# Law of Unintended Consequences



## IBBruin (Feb 10, 2009)




----------



## phreebsd (Dec 16, 2004)

i hate his face.


----------



## IBBruin (Feb 10, 2009)

Me too but it's hard to argue against the fact that he probably has done more for firearm sales than anyone in recent history.


----------



## IBBruin (Feb 10, 2009)

About 12 months ago I paid $950 for my DPMS AR15. I got a call from a friend of mine in Shreveport asking me if $1400 was a good price for the exact same rifle. I told him if he was lucky enough to find someone that still had one for sale he was lucky.


----------



## bayou_boy_22 (Mar 13, 2009)

We went months with an ammo shortage in Houma, La


----------



## IBBruin (Feb 10, 2009)

As soon as he won the primary I started buying ammo.


----------



## bayou_boy_22 (Mar 13, 2009)

i think thats what everybody did including myself i bought some guns too..


----------



## Polaris425 (Dec 16, 2004)

yep........................


----------



## TX4PLAY (Jan 18, 2009)

I lost all of my guns in a tragic accident


----------



## IBBruin (Feb 10, 2009)

I had them all in my fishing boat when a rogue wave flipped my boat over, yea yea, that's it.
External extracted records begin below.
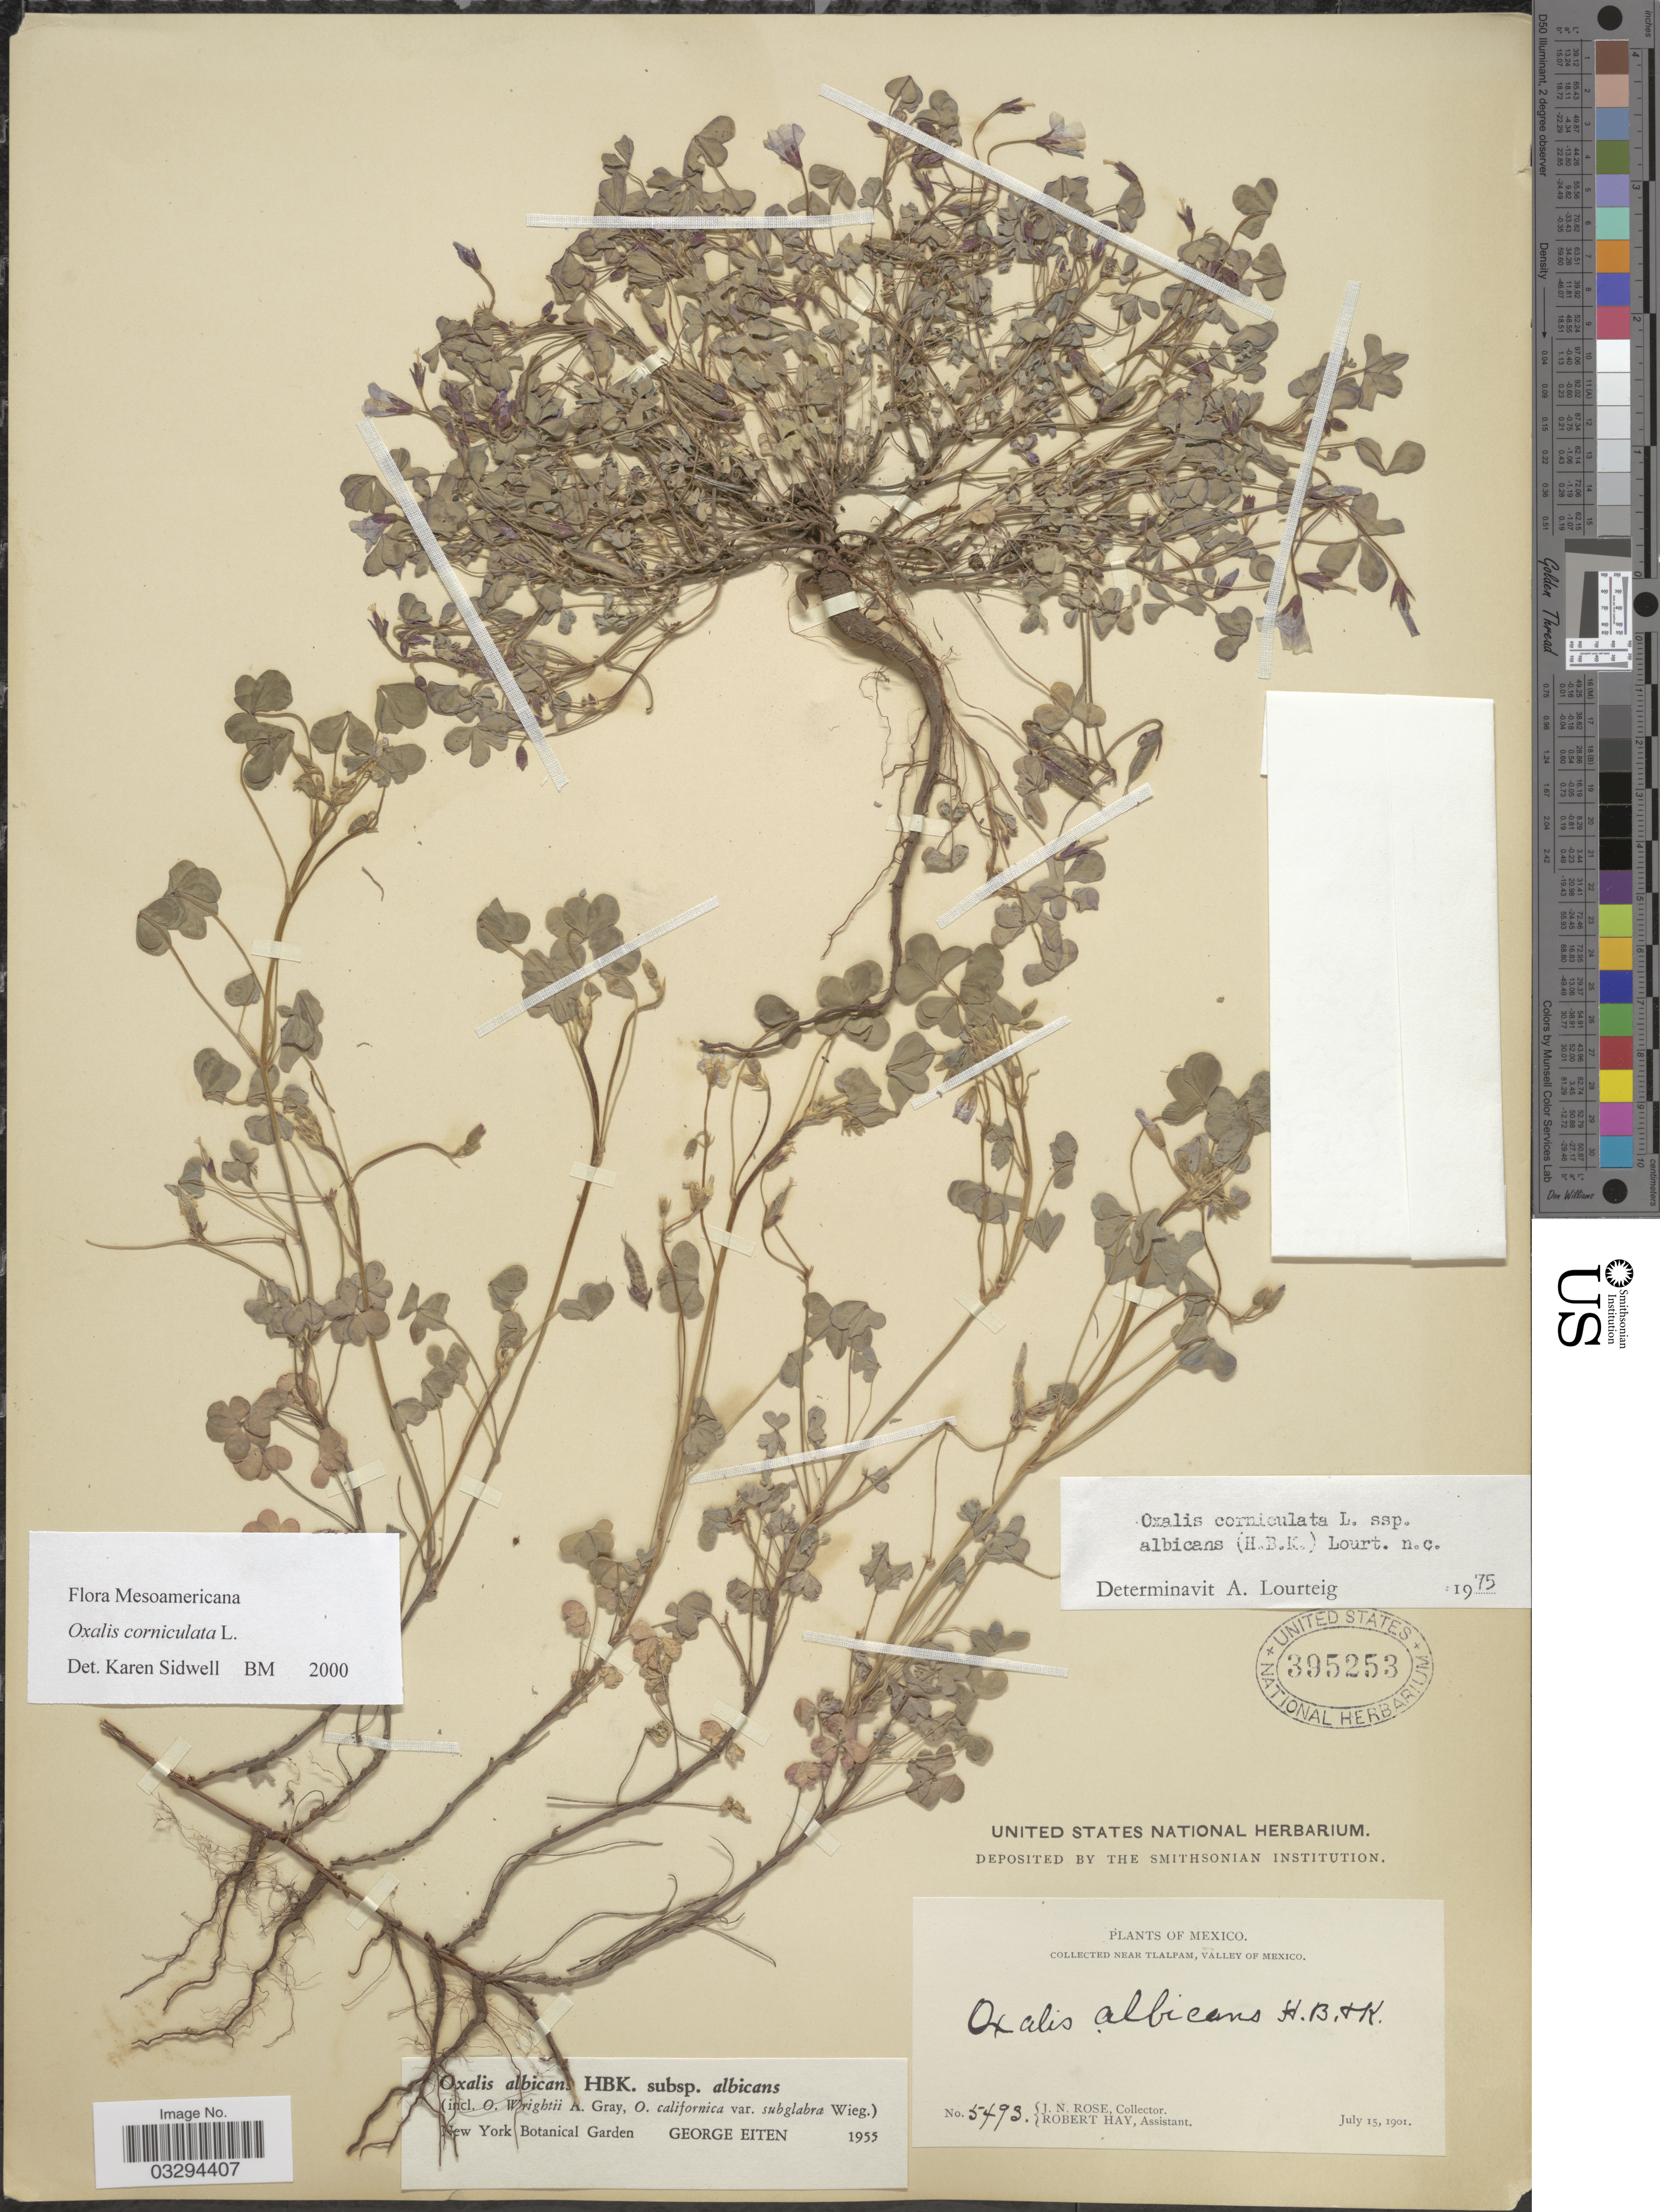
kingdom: Plantae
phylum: Tracheophyta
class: Magnoliopsida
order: Oxalidales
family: Oxalidaceae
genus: Oxalis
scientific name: Oxalis corniculata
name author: L.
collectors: J. N. Rose & R. Hay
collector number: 5493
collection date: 1901-07-15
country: Mexico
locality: Near Tlalpam, Valley of Mexico.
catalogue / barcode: US 395253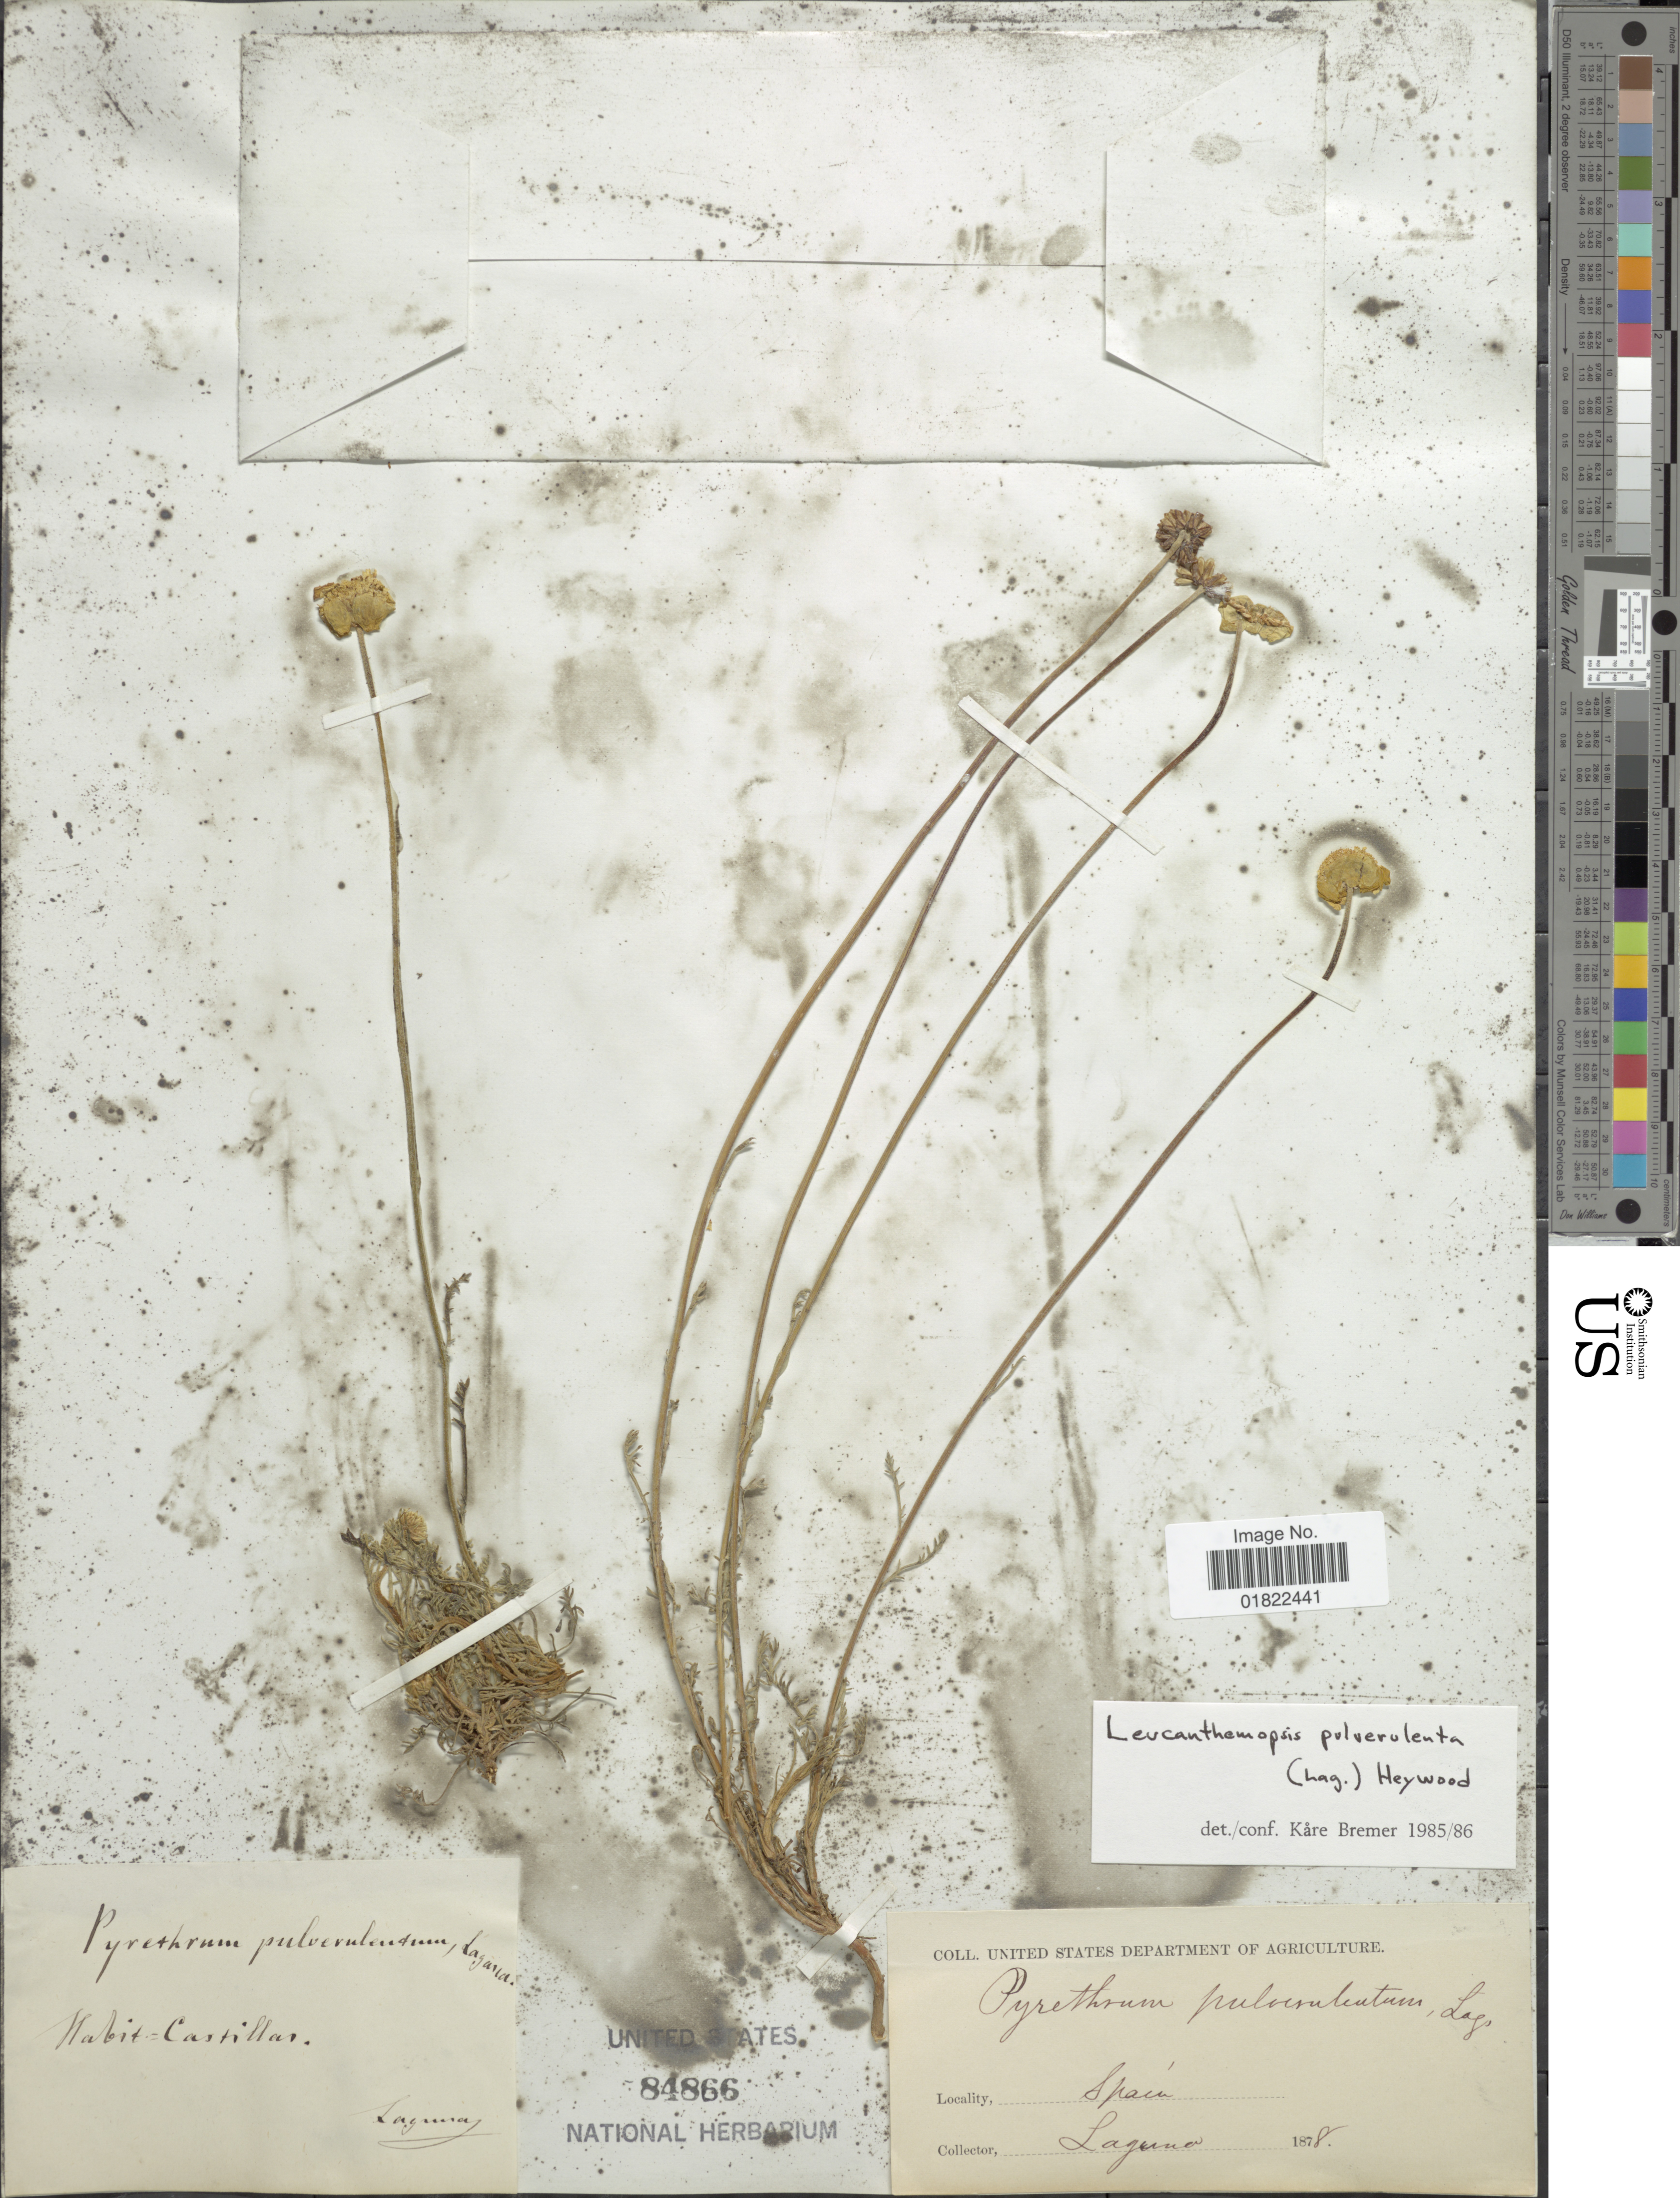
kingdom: Plantae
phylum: Tracheophyta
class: Magnoliopsida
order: Asterales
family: Asteraceae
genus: Leucanthemopsis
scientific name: Leucanthemopsis pulverulenta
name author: (Lag.) Heywood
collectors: -. Laguna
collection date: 1878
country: Spain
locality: Castillas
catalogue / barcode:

A rogue wave......


----------



## TX4PLAY (Jan 18, 2009)

10-4; I think mine fell out of the back of the truck during a move I looked and looked and never found them....


----------



## DrillersGoDeeper (Jan 3, 2009)

Yep, he's lucky to find any AR's right now...

I paid $1200 for my S&W M&P 15t about 8 months ago....now it will cost you around $1800 for the same. I have another $600-800 in mine with light, laser, and other goodies... Well, I did...........................Until I gave all my guns away to that bearded guy standing on the street corner....


----------



## phreebsd (Dec 16, 2004)

i hate his face!


----------